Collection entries
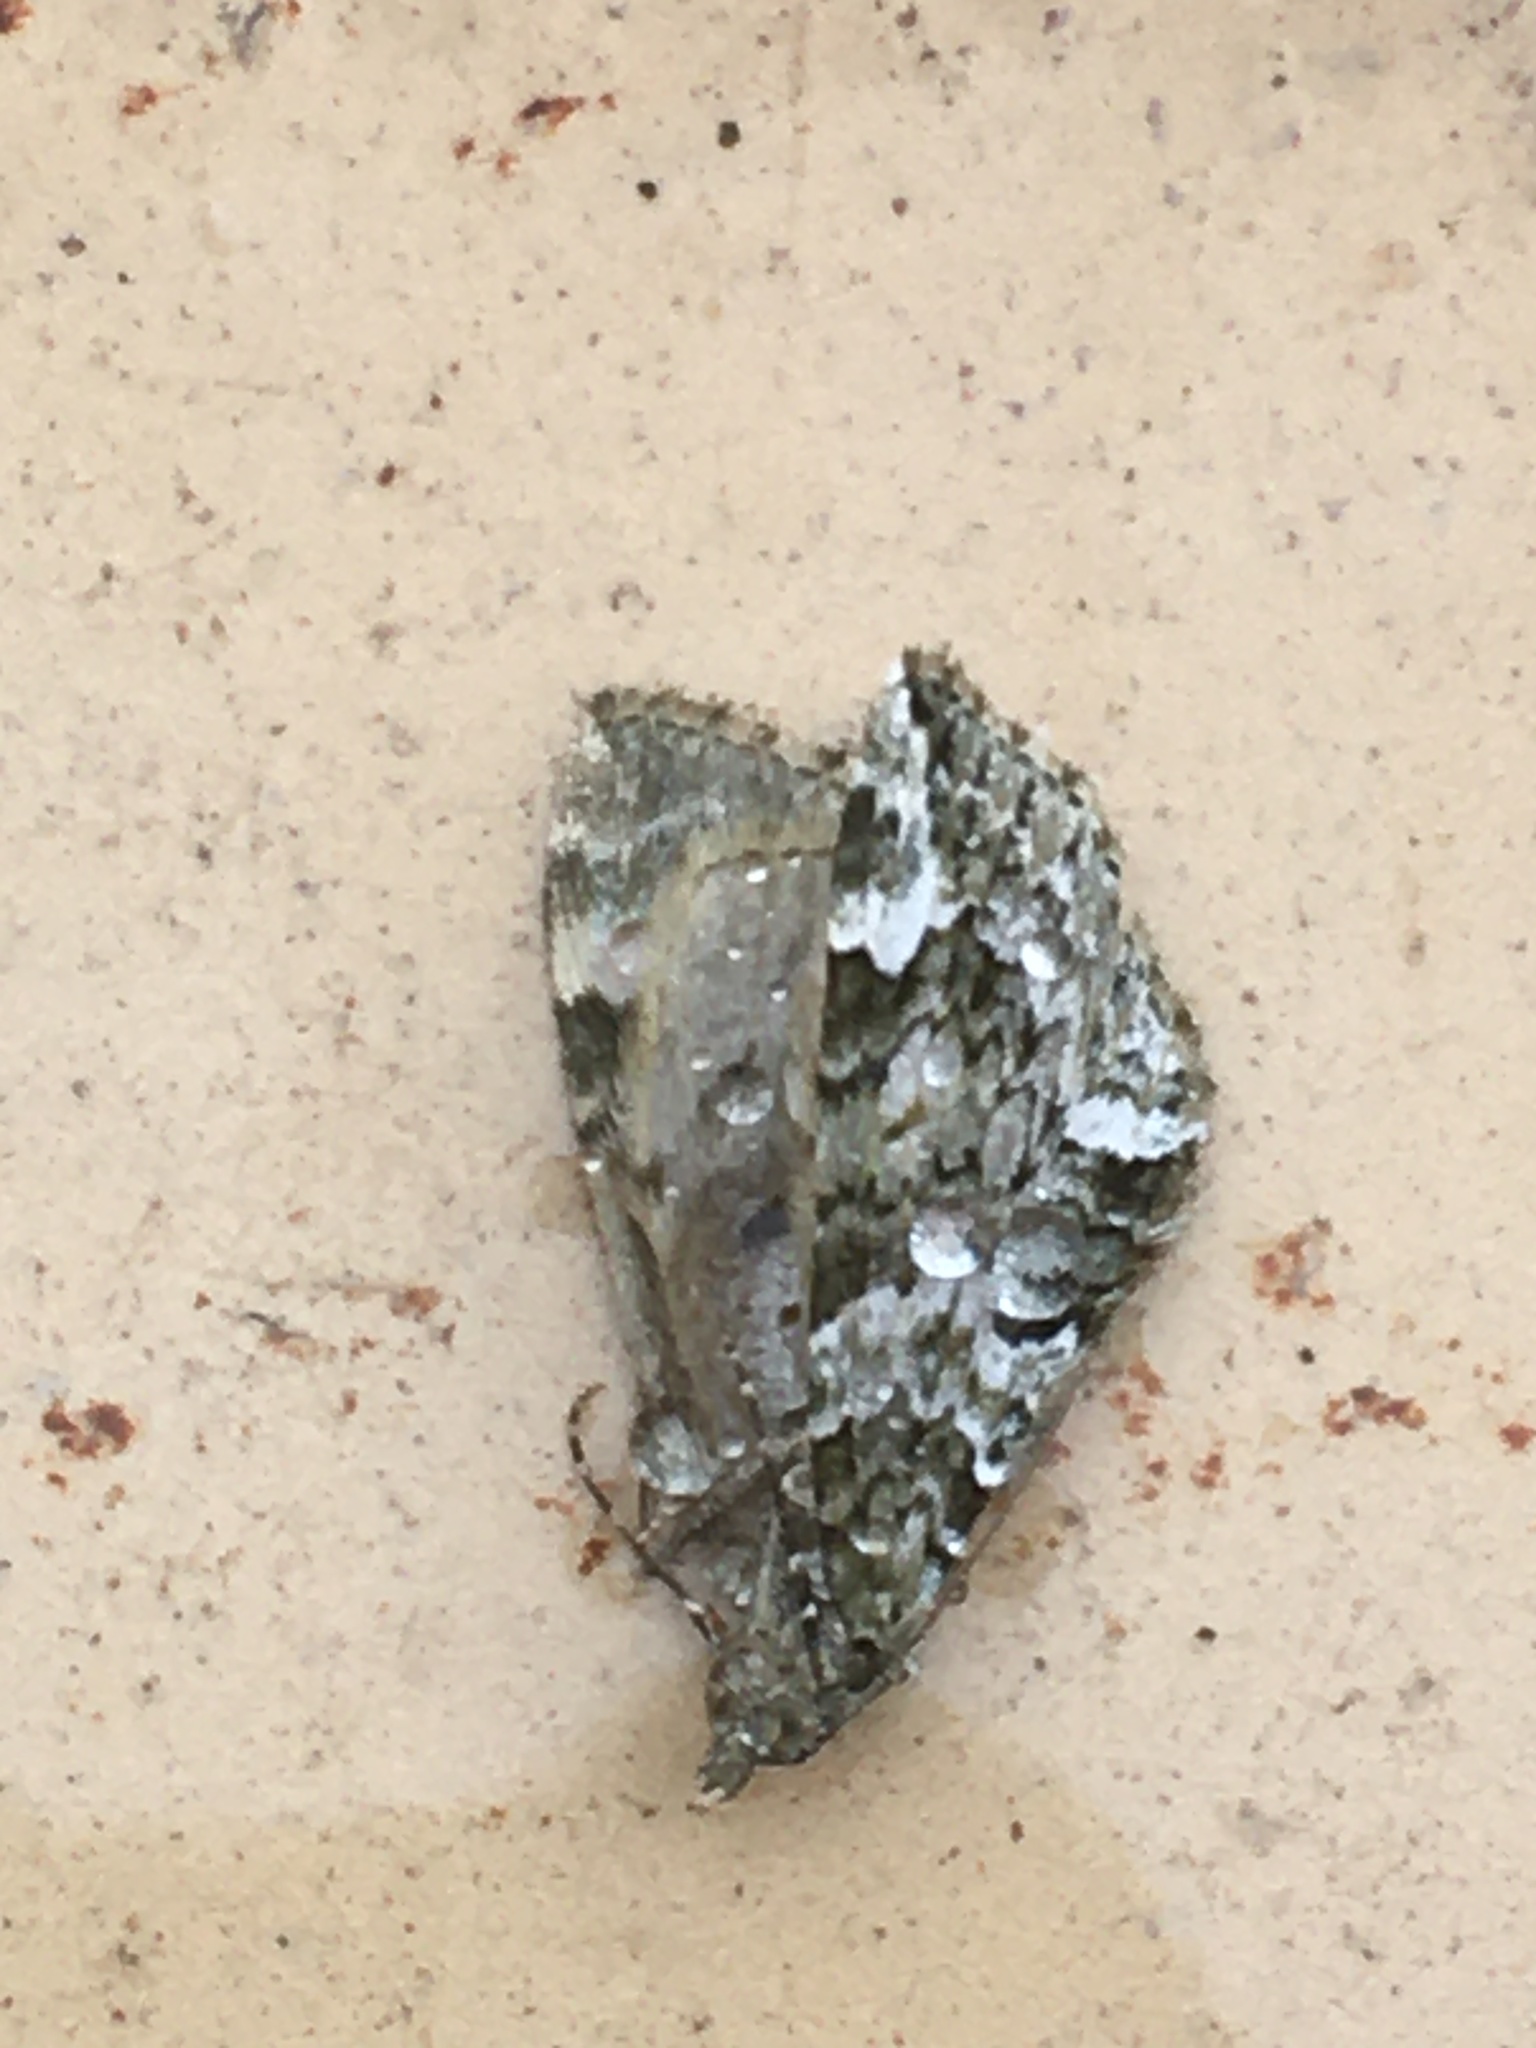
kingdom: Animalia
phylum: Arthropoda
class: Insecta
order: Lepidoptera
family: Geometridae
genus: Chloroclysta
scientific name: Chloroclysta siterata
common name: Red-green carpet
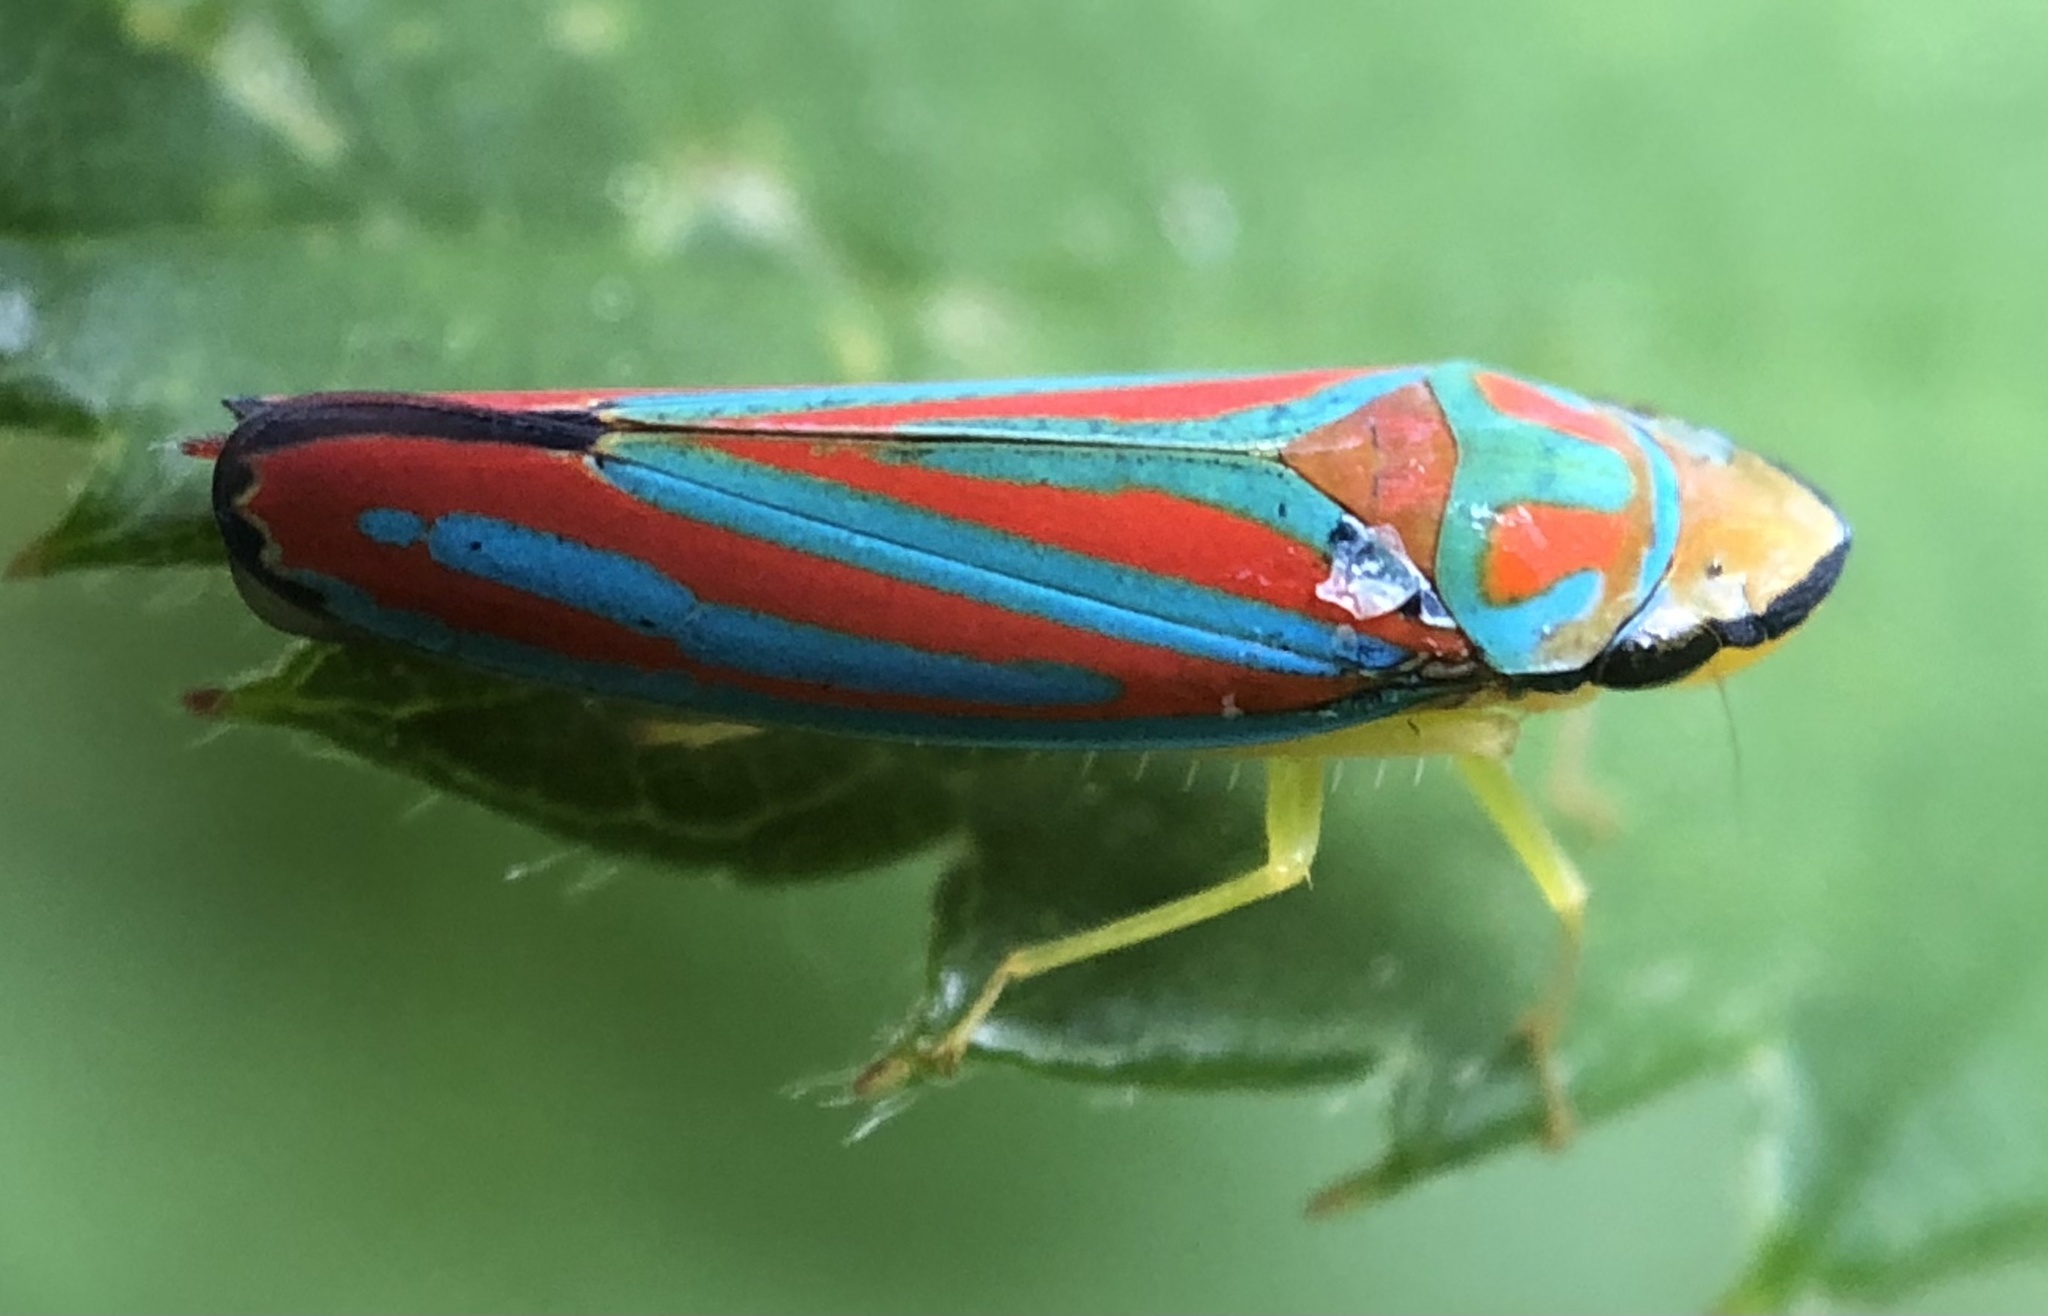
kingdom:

** Prompt **
Echo every text line of the rows above verbatim, leaving out the pictures.

** Completed task **
kingdom: Animalia
phylum: Arthropoda
class: Insecta
order: Lepidoptera
family: Geometridae
genus: Chloroclysta
scientific name: Chloroclysta siterata
common name: Red-green carpet
kingdom:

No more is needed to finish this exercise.